Saturday, July 13, 2013

Man of Steel | A Half-Hearted Defence

Alright, it's been long enough. I think we can discuss this without upsetting anybody who planned on seeing the new Superman movie. As an added precaution, *Spoiler-Free* nerd beef with Man of Steel first:

In a flashback, little Clark wore a red towel like a cape and ran around with a dog. Without Superman in this universe since 1938, WHO THE HELL WAS HE PLAYING? Captain Marvel? A fictional superhero? Is this Watchmen, and superheroes were never popular comic tropes replaced by pirates? I know Superman wasn't the first superhero. Batman alone predated his publication by a full year. But if the child-wearing-a-cape-superhero trope every existed, it existed because of Superman. End of story.


Now: *SPOILERY BITS*

Squinting because he's looking into a Lens Flare.


Superman gets his powers from a combination of Earth's yellow sun and gravity, and–more oddly–its atmosphere.

Apparently the yellow light powers him up a bit, but it's the gravity that makes him proportionately stronger and faster: Krypton is far more massive than Earth, so despite being the same approximate size as humans, Kryptonians are more rugged, denser, more resilient creatures. Fine.

Flight is also apparently possible, I imagine along the same mechanics as a mastery of one's bioelectrical field in conjunction with stated weaker gravity. Fine.

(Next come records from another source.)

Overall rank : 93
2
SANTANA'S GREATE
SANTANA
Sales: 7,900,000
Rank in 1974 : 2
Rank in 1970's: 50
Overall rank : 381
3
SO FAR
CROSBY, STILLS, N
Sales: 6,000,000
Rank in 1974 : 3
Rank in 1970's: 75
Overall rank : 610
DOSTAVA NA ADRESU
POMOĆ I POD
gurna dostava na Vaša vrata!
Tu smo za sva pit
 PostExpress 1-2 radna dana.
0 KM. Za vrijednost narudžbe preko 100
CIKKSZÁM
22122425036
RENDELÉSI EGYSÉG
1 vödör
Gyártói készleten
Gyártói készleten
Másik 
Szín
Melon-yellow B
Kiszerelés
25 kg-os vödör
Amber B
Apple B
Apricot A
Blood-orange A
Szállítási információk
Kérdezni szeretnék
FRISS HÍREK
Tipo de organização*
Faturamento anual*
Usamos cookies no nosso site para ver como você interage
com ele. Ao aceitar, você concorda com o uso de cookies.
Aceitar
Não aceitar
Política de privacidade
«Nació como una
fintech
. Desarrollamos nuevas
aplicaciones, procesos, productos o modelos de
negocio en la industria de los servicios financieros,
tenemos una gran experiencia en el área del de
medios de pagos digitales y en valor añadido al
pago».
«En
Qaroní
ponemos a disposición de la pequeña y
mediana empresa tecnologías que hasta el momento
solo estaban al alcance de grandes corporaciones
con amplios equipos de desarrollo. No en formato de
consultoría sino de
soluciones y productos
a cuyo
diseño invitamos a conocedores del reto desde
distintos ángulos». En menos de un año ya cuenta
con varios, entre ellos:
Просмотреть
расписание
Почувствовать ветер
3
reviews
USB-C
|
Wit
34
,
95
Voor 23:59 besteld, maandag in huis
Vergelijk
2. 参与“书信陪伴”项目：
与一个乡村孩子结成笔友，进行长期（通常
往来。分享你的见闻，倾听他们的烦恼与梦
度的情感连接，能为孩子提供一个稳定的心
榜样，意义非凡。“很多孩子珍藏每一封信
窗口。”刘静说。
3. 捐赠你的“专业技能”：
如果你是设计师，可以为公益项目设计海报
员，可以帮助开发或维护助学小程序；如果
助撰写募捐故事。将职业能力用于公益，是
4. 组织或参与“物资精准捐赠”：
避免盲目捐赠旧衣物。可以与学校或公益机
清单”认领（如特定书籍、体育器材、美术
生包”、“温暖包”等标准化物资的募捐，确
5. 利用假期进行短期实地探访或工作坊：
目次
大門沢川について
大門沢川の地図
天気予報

But the atmosphere is somehow important?

As a baby, Clark apparently had trouble breathing. But he adapted and is fine now. Bring him back into a Kryptonian environment and he hypoventilates, vomits blood, and then passes out. Not good. Cellular breakdown from toxins in the atmosphere, I guess. Alright, plausible. Same thing happens to Zod/other Kryptonians on Earth. Okay, at least that's internally consistent. Zod even adapts quicker than Kal-El, and even makes a point to note that as a bred soldier, he'd be able to. Thanks for the exposition, I agree.

But then once Supes is adapted enough to be conscious and not blood-spitting on the alien spacecraft, he still has no powers. None. No resiliency.

What? So that yellow sunlight is basically working on his cells, which are the least efficient solar batteries ever. They store now energy. His mitochondria must not exist, replaced by some alien organelle. By this logic, Superman is powerless without direct sunlight. He's a plant. And a lousy one at that. He should go into a coma every night. Or what if Kyrptonians simply have extra mitochondria that work only in the presence of direct solar stimulation? At least then he could move, but he'd still be powerless at night, just like his (Kevin-Conroy voiced!) Venture Brothers parody.


Oh yeah, and Superman has no issue with bystander casualties. Don't harp about that or killing Zod. He had to to save innocents, after so many were killed already. Superman used to kill recklessly back in the day. This horrible invasion, as the producers rightly said, explain easily why from now on Superman would refuse to kill and work tirelessly to save every single life.




Short version:

Man of Steel is a poor rendition of Superman, and the pacing makes it a pretty crumby origin story, actually.

However it's a fun as hell super-brawler, and that's all anyone should ever expect from Zack Snyder for any reason.

Also, Jor-El and Zod pretty much acknowledge that the surpersuit is the Kryptonian equivalent of longjohns. Everybody has them under normal clothes and even armor. So even without the red underpants, Supes is still sporting his jockeys on the outside.